Iain McGilchrist talks at length about the left hemisphere’s tendency to want to continue in a particular direction rather than being forced to change course. Even without any psychological resistance to radical modification of our systems, resolving climate change will be an enormous challenge to our society, at least if we accept Iain McGilchrist’s analysis that our culture has been increasingly subject to the left hemisphere’s limitations over the last few hundred years. There is, of course, a flipside to this. Combatting climate change is a very practical problem in many ways and I wouldn’t want to underplay the significance of this. However, it is also, if there is any truth in my inclination towards this being an issue of left and right hemisphere balance, an issue of consciousness. It therefore offers us an opportunity to bring out into the open in a new and intensely relevant way dynamics which have tended to remain hidden.
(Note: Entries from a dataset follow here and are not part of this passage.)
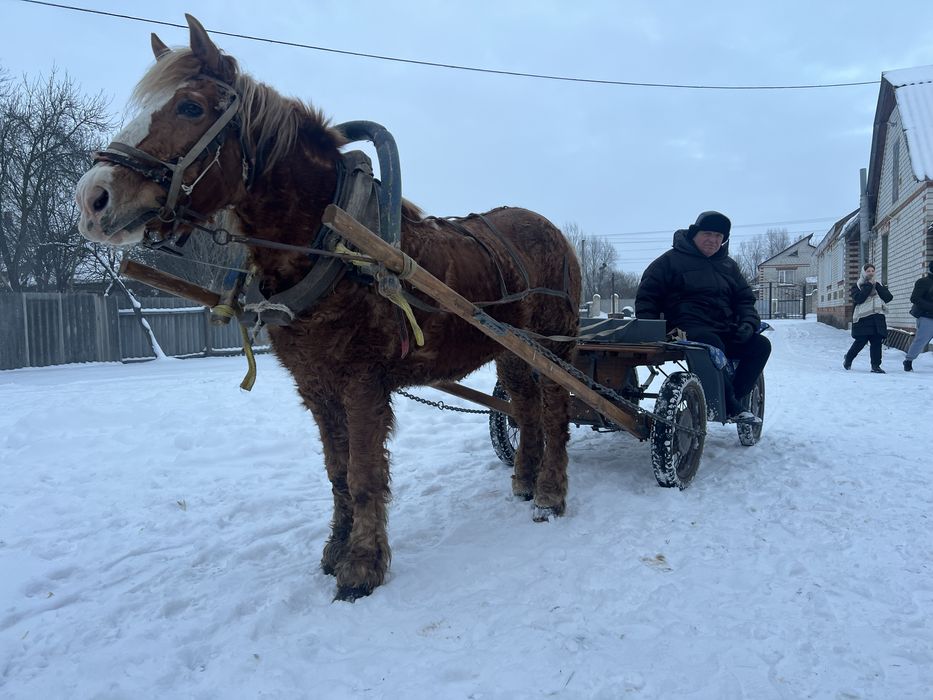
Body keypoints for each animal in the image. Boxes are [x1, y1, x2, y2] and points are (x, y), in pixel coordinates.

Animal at [76, 15, 581, 601]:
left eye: (191, 108)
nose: (92, 199)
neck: (332, 245)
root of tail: (552, 231)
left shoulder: (361, 382)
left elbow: (363, 475)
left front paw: (362, 566)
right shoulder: (315, 384)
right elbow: (337, 473)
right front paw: (336, 550)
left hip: (555, 342)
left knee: (554, 407)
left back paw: (551, 492)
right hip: (511, 349)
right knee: (524, 405)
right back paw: (524, 479)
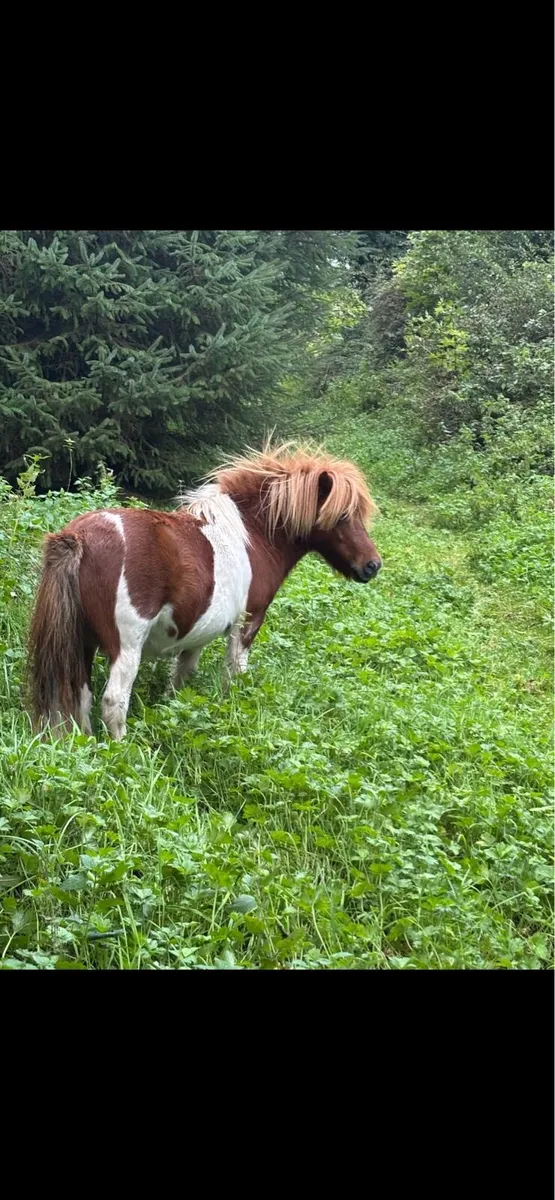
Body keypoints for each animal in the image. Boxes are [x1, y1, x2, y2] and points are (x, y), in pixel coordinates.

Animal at [27, 441, 382, 740]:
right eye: (343, 516)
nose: (372, 565)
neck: (253, 534)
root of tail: (80, 537)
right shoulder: (247, 623)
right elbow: (234, 675)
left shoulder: (197, 632)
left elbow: (181, 679)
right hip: (125, 647)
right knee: (114, 701)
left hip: (82, 643)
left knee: (81, 697)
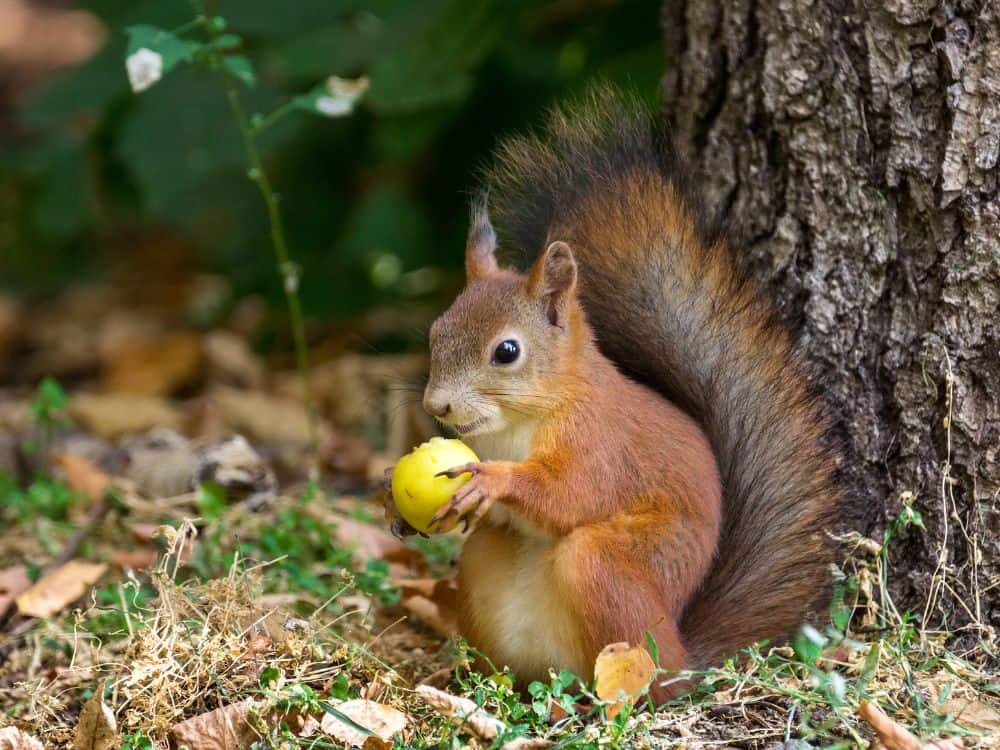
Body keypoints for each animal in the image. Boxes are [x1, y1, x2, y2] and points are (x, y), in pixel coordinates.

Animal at [384, 87, 839, 702]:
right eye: (436, 332)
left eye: (507, 351)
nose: (437, 407)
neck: (520, 423)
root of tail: (685, 660)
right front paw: (396, 505)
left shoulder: (599, 441)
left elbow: (570, 493)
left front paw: (496, 481)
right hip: (488, 573)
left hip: (606, 571)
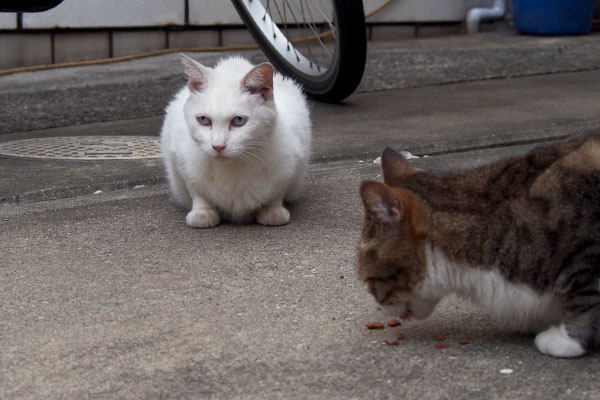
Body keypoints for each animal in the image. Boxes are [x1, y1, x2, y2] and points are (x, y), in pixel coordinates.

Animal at [159, 54, 312, 227]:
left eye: (239, 121)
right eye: (204, 120)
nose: (218, 146)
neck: (234, 166)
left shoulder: (291, 162)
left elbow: (276, 192)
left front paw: (272, 209)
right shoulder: (181, 162)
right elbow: (198, 192)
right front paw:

It may be that this is another aspect of apocalypse, to go back to Rudolf Bahro’s title for his writing. Apocalypse tends to be associated with death and destruction, mayhem and chaos. Whilst I don’t believe that is out of the question in relation to the impact of climate change, there is another way of looking at apocalypse. The original meaning relates to a revealing or unveiling. The climate change crisis may be both a product of a left-hemisphere dominated period in our history and a jolt to our awareness which at least could prevent us continuing to sleepwalk into the future without considering what alternatives there could be to our current position and how we go about achieving them. Whilst I believe that this is of huge importance in relation to us as a species in the context of climate change specifically, it may be that this broader application is of even greater significance.
Is there any way that we can leverage current turmoil to create movement and space for change? That remains to be seen, but it seems clear that we are at a moment of choice. We could “return to normal” as regards economic activity, but there is also potential for “a new normal” in the sense of many of our systems as well as in more health-related matters. There is no guarantee that this will be the direction we adopt but there may at least be more opportunity to present the case for change.